Best Multiday Hikes Near Seattle

Got a week or more to spend away from the daily grind? Seattle has a nearby hike for that, too. Some of the best long trails in the country are just a couple of hours from Seattle, so you can tackle them at your leisure.

Best Multiday Hikes in the Cascades

(: ImageSource/Image Source via Getty Images)

The Wonderland Trail

  • Length: 93 miles
  • Distance from Seattle: 2 hours 20 minutes
  • Elevation Gain: 22,000 feet
  • Trail type: Loop
  • Difficulty: Very hard

This trail was well-named: It moves from alpine wonderland to Tolkien-esque ancient forest to mossy meadows, each as lovely as the last. Wander through river valleys, talus-spotted alpine zones, and high meadows frequented by pikas as you admire Rainier’s glaciers and cliffs from every conceivable angle. Not ready to thru-hike? A 30- or 40-mile section of the Wonderland Trail will take you through plenty of spectacular landscapes without the commitment.

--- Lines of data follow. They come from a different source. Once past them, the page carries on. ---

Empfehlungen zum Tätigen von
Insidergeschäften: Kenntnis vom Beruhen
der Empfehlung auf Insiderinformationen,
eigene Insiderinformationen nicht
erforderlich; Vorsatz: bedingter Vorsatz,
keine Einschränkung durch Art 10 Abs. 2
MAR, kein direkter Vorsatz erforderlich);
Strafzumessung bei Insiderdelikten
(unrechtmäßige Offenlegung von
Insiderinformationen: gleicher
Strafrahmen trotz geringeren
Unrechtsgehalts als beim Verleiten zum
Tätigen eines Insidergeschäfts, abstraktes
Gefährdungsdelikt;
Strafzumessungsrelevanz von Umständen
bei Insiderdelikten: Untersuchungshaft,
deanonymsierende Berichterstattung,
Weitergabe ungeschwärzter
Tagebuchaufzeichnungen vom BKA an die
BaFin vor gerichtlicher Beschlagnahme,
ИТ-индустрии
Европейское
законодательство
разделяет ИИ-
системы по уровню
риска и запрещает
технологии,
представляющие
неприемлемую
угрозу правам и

Best Multiday Hikes on the Olympic Peninsula

Blue Glacier
Blue Glacier, Mount Olympus, Olympic National Park, Washington (Photo: Image by Patrick W. Zimerman/Moment Open )

Blue Glacier

  • Length: 37 miles
  • Distance from Seattle: 4 hours 9 minutes
  • Elevation Gain: 3,700 feet
  • Trail Type: Out-and-back
  • Difficulty: Hard

Follow the Hoh River Valley all the way up to the icy slopes of Mt. Olympus on this classic trail. There are several campsites scattered between 10 and 17 miles in, nestled among the mossy rainforest. On day 2, head for the mountain; most of this trail’s elevation gain is in the last few miles, clambering up to a view of the Blue Glacier’s impressive expanse from the summit of Mt. Olympus all the way to the terminal moraine.